[TASK TO COMPLETE]
Render as a JSON list of strings, one string per line with blank lines omitted, the lines of the data beginning with the line that contains "各280円（税込308円）" and continuing through the line that contains "ご来店の際はぜひお試しください。".

[Extracted data entries]
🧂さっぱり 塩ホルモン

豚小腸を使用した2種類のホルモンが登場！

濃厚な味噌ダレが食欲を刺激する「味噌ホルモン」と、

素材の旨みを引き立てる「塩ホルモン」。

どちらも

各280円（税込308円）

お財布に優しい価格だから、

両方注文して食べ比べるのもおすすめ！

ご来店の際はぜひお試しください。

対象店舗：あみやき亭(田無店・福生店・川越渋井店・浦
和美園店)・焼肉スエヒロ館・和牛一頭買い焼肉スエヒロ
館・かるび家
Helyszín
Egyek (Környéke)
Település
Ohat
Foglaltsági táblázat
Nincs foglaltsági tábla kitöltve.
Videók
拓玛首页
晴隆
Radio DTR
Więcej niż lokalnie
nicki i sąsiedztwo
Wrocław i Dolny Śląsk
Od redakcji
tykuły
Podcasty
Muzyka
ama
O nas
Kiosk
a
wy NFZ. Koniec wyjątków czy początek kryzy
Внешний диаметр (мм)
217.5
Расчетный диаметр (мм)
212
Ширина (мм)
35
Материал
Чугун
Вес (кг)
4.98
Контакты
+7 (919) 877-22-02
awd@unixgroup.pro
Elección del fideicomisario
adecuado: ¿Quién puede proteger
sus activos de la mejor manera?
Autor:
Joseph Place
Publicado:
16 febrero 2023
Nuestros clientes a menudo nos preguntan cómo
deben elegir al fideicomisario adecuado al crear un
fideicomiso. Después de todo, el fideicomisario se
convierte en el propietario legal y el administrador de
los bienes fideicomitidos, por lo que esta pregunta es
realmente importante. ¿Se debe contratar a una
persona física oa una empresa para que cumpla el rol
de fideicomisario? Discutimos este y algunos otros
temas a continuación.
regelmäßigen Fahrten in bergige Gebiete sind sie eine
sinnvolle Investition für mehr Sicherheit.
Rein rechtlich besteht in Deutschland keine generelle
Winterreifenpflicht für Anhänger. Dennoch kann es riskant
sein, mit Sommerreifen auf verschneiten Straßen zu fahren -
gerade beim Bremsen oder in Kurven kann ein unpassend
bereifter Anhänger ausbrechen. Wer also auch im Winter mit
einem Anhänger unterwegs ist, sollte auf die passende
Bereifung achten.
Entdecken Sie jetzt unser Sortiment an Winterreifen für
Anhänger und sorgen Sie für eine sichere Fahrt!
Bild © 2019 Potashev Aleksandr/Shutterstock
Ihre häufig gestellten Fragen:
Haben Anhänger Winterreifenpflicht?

[OUTPUT FOR THIS EXERCISE]
[
  "各280円（税込308円）",
  "お財布に優しい価格だから、",
  "両方注文して食べ比べるのもおすすめ！",
  "ご来店の際はぜひお試しください。"
]